(Documento de origem)

- - - - - - -

O argumento dos motoristas de aplicativo pode ser viesado. Então, vamos buscar um número mais neutro. Segundo dados da ANP (Associação Nacional de Petróleo), entre janeiro e agosto deste ano, o Brasil consumiu 36,6 bilhões de litros de combustíveis líquidos – gasolina, diesel e etanol. Isso representa uma queda de 7,1% ante os 39,4 bilhões de litros do mesmo período de 2019 – não compensa comparar com os dados do ano da pandemia.
Mesmo assim, a alta da arrecadação do ICMS (Impostos sobre a Circulação de Mercadorias e Serviços) de 2021 em relação a 2019 foi de 4,5%.
Repetindo, para ficar claro: apesar de os brasileiros terem consumido menos combustíveis, os Estados arrecadaram mais impostos. Isso ocorre porque o ICMS é calculado sobre um percentual do preço de bomba e o valor em reais cobrado pelos Estados aumenta na mesma proporção dos preços.

- - - - - - -

(Dados extraídos)
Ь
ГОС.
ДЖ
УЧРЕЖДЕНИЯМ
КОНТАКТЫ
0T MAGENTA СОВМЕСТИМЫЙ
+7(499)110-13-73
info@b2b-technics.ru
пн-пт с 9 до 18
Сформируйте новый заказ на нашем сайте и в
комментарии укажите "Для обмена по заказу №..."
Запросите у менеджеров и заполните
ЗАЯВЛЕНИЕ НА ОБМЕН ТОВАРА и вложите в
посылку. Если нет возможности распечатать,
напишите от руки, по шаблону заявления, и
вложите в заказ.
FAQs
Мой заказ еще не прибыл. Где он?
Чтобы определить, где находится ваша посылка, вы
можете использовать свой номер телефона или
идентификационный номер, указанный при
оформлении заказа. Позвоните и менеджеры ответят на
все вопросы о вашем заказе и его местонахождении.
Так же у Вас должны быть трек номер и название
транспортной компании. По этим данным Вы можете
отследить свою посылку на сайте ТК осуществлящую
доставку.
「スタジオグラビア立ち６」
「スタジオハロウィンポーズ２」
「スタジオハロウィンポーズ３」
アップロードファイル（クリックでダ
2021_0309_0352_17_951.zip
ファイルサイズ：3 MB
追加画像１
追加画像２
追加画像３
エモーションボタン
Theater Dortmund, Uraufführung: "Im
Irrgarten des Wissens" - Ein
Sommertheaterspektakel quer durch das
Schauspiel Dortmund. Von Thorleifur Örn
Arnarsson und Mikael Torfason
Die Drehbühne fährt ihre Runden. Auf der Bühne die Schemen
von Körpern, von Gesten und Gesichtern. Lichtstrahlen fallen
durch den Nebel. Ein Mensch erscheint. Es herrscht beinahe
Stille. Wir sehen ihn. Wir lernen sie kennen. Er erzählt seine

- - - - - - -

(O que fazer)
No documento de origem sobre consumo de combustíveis e ICMS, quantos litros de combustíveis líquidos o Brasil consumiu entre janeiro e agosto deste ano? Os registros provêm de outra fonte.

(Sua resposta)
36,6 bilhões de litros.